L’excellent travail des autorités espagnoles, œuvrant sans relâche avec les responsables de divers pays, a porté ses fruits en peu de temps : la Chine (notre premier débouché à l’export) avait accepté la régionalisation quelques semaines avant le premier foyer. Autrement dit, la Chine accepte de continuer à acheter en Espagne, à l’exception des entreprises implantées dans la province de Barcelone. Cette semaine, nous avons pris connaissance de la décision définitive des autorités chinoises concernant le dossier antidumping : parmi les pays de l’UE, l’Espagne est celle qui s’en sort le mieux, avec des droits de douane définitifs de 9,80 % pour cinq ans. C’est une bonne nouvelle dans un contexte sombre. Il convient de mentionner que l’entreprise Litera Meats bénéficiera, à titre exceptionnel et grâce à sa pleine coopération avec les autorités chinoises, des droits de douane les plus bas de toute l’UE : 4,98 %.
D’autres pays ont accepté la régionalisation : la Corée, les États-Unis, le Royaume-Uni…
Au cours de la semaine du 8 au 12 décembre, les expéditions vers ces pays tiers acceptant la régionalisation ont timidement repris.
Deux de nos principaux marchés, le Japon et les Philippines, refusent pour l’instant d’accepter la viande porcine espagnole, tout comme d’autres clients de moindre importance : le Mexique…
Il faut comprendre que la situation actuelle est très mauvaise mais qu’elle pourrait être bien pire encore sans débouchés ouverts hors de l’UE. Nous savons que le ministère espagnol de l’Agriculture fait tout son possible (et davantage encore) pour tenter d’ouvrir le plus grand nombre de pays tiers. Nous tenons à féliciter ici le ministère pour ses initiatives positives.

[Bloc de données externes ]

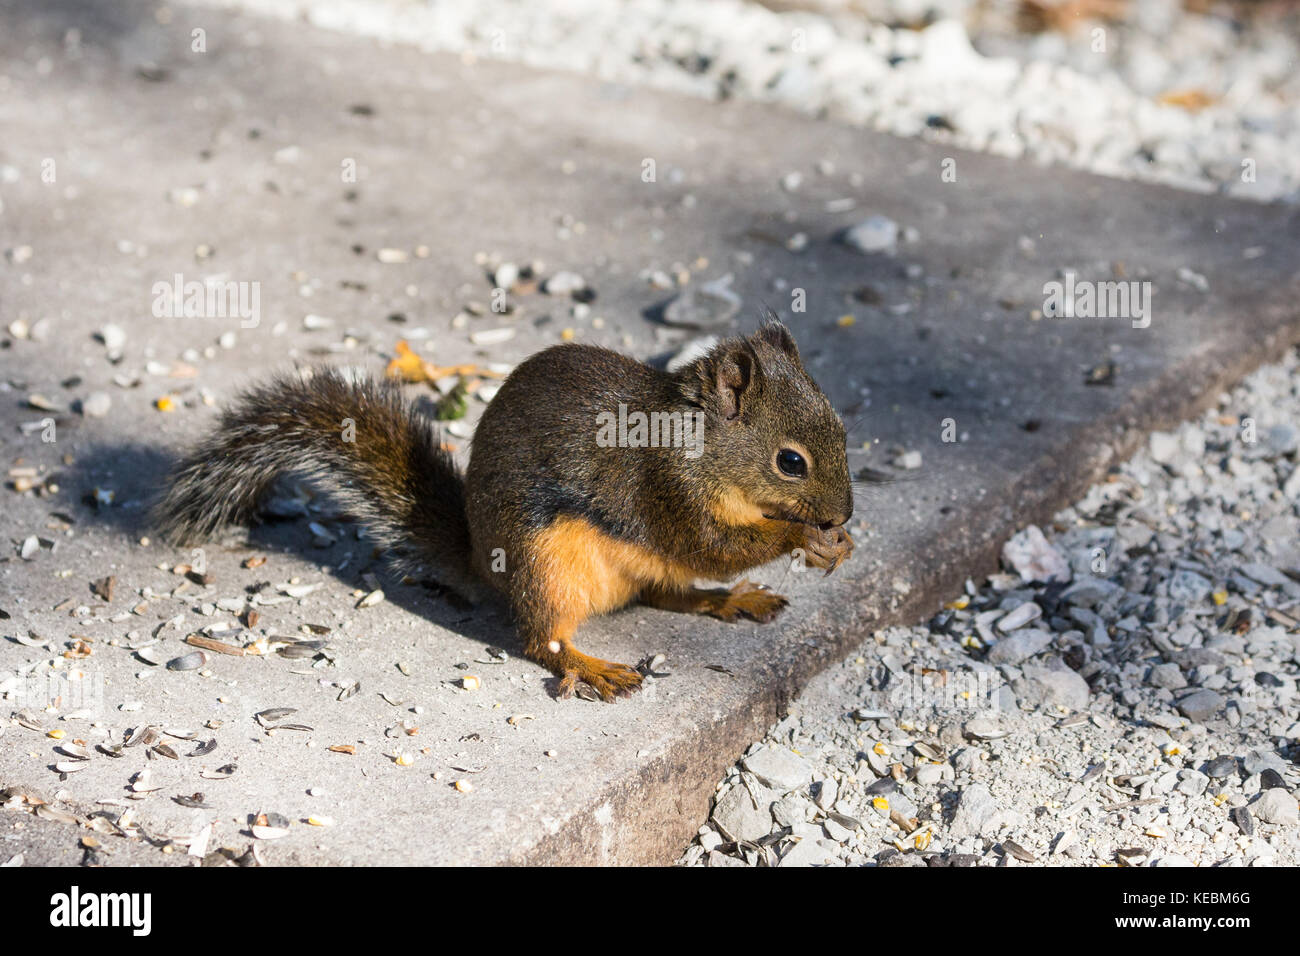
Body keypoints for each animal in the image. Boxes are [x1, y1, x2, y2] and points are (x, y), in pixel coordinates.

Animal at [154, 318, 854, 701]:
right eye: (790, 462)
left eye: (845, 428)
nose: (844, 516)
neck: (698, 444)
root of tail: (481, 564)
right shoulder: (666, 491)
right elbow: (711, 544)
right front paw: (803, 538)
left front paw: (833, 545)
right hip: (544, 562)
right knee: (544, 639)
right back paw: (588, 665)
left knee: (668, 595)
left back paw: (730, 600)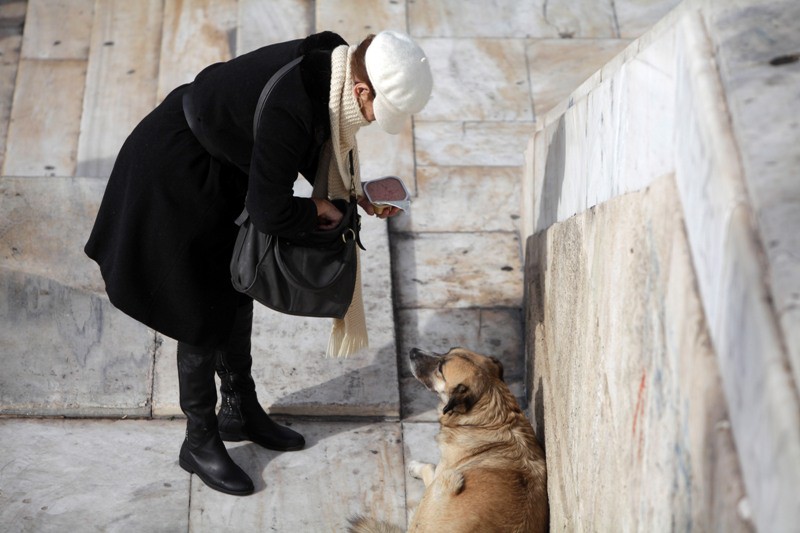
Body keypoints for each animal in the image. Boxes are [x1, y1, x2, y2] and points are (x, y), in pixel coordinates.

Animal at [350, 348, 552, 528]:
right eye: (447, 350)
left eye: (440, 369)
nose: (412, 351)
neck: (492, 418)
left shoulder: (441, 472)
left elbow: (429, 468)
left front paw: (415, 467)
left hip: (447, 481)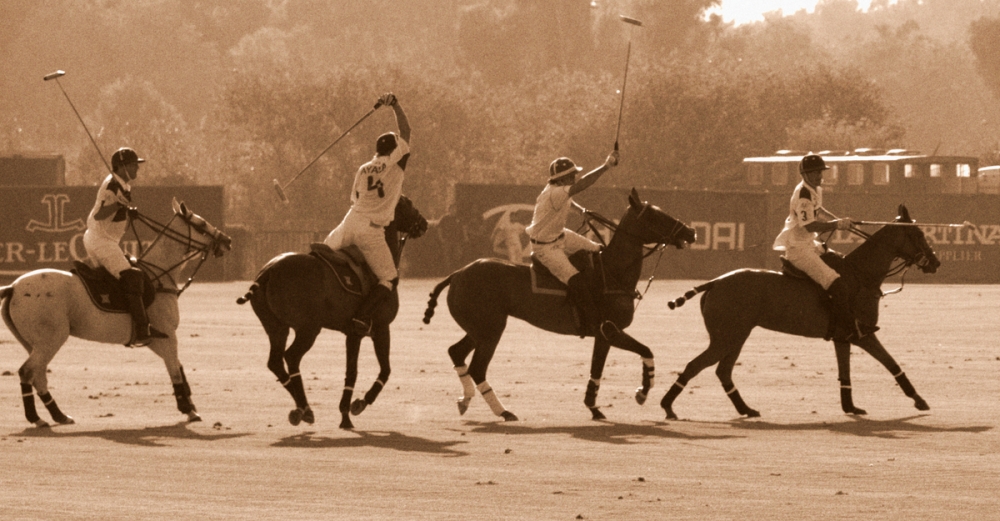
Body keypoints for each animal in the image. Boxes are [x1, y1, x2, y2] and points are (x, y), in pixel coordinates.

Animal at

Le coût de production d’un porc vif pour l’abattage se situe autour de 1,37 / 1,38 €/kg vif. Le prix actuel est de 1,04 €/kg vif. Cela signifie une perte de 0,33 €/kg vif. Avec un poids vif moyen à l’abattage de 125 kg, la perte dépasse 41 € par tête, ce qui est une véritable énormité, dite comme cela.

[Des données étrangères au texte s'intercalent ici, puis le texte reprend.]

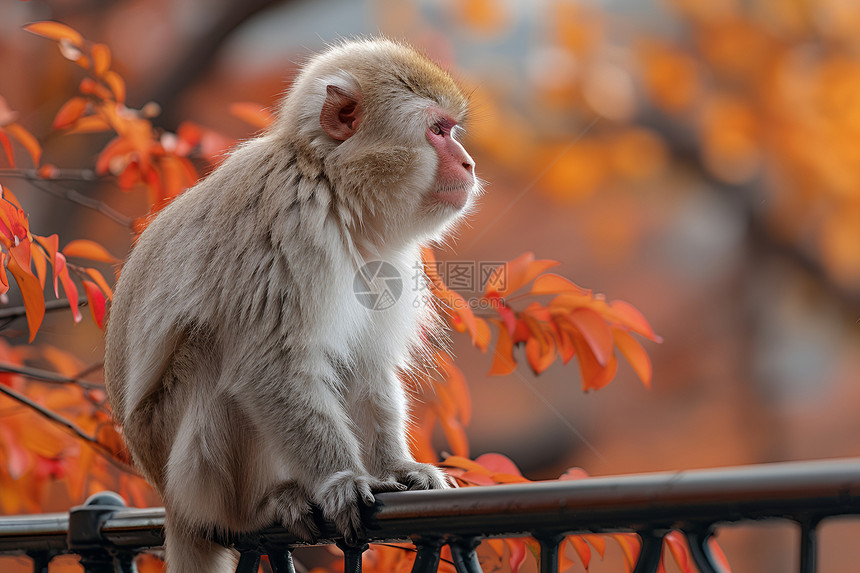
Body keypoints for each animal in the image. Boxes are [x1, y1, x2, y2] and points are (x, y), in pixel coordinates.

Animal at [104, 38, 480, 568]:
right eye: (438, 131)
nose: (468, 164)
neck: (332, 185)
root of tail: (169, 498)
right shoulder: (289, 226)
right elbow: (271, 366)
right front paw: (342, 480)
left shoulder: (386, 258)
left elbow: (364, 366)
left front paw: (396, 468)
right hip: (193, 477)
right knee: (214, 355)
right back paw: (262, 505)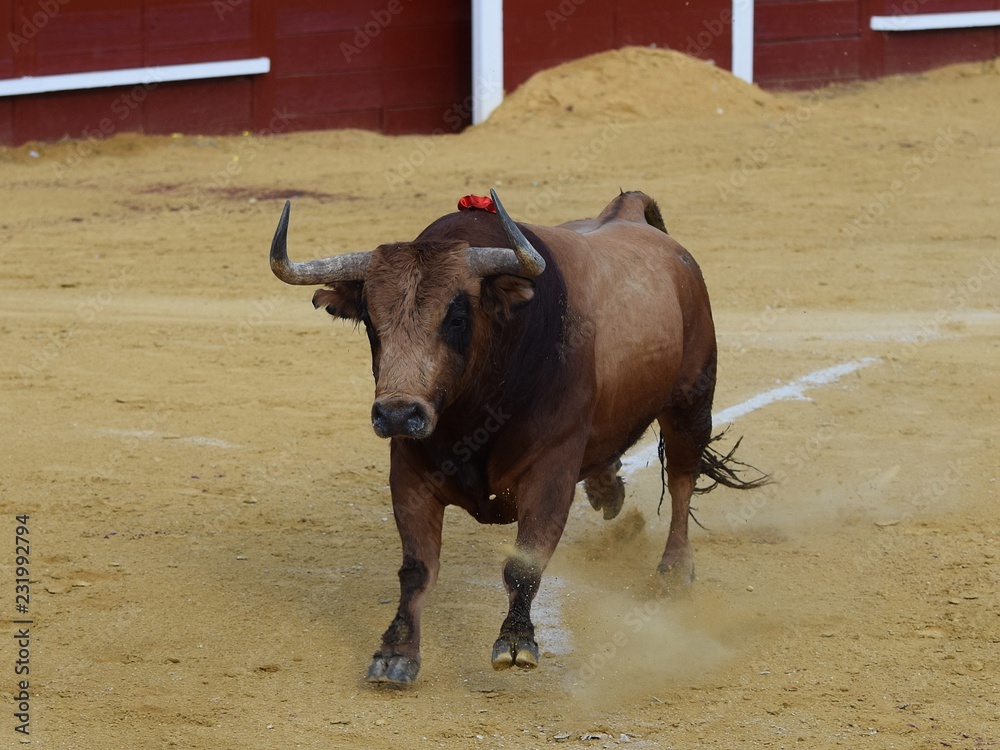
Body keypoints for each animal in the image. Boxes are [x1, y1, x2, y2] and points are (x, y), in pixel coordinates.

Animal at [268, 191, 764, 684]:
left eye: (457, 317)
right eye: (371, 321)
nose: (396, 413)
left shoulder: (551, 469)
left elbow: (524, 563)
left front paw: (515, 640)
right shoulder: (408, 472)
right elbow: (417, 568)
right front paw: (395, 652)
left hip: (691, 403)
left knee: (681, 479)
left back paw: (674, 569)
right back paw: (607, 489)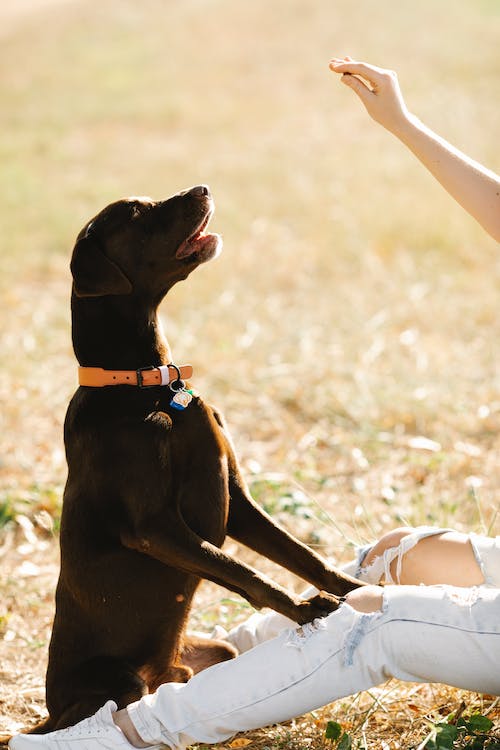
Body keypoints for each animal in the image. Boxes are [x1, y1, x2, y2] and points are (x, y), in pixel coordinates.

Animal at [37, 188, 362, 736]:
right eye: (136, 214)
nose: (203, 189)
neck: (150, 388)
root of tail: (50, 709)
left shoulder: (239, 503)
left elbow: (301, 556)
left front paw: (361, 587)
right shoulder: (154, 528)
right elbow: (246, 573)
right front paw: (304, 610)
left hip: (209, 653)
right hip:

En Espagne, environ 1 150 000 porcs sont abattus chaque semaine. Les éleveurs espagnols perdent ainsi plus de 47 millions d’euros par semaine. Et les semaines s’enchaînent. Aucune hausse du prix du porc n’est prévisible avant février… Il faudra bien serrer les dents pour résister à ces vents contraires d’une violence extrême. Il y aura sans aucun doute des conséquences que personne ne souhaite. Très certainement, on assistera à une réduction du cheptel porcin espagnol.
Nous sommes en période de Noël. Malgré la catastrophe, Noël arrivera, nous le vivrons et il appartiendra bientôt au passé. Nous devrions être capables de dissocier notre activité professionnelle de la vie privée et de profiter de la vie familiale durant ces journées si particulières. Tel est notre souhait.
Pour conclure, Blaise Pascal (célèbre mathématicien français) affirmait : « Le malheur découvre à l’âme des lumières que la prospérité ne lui fait pas apercevoir ».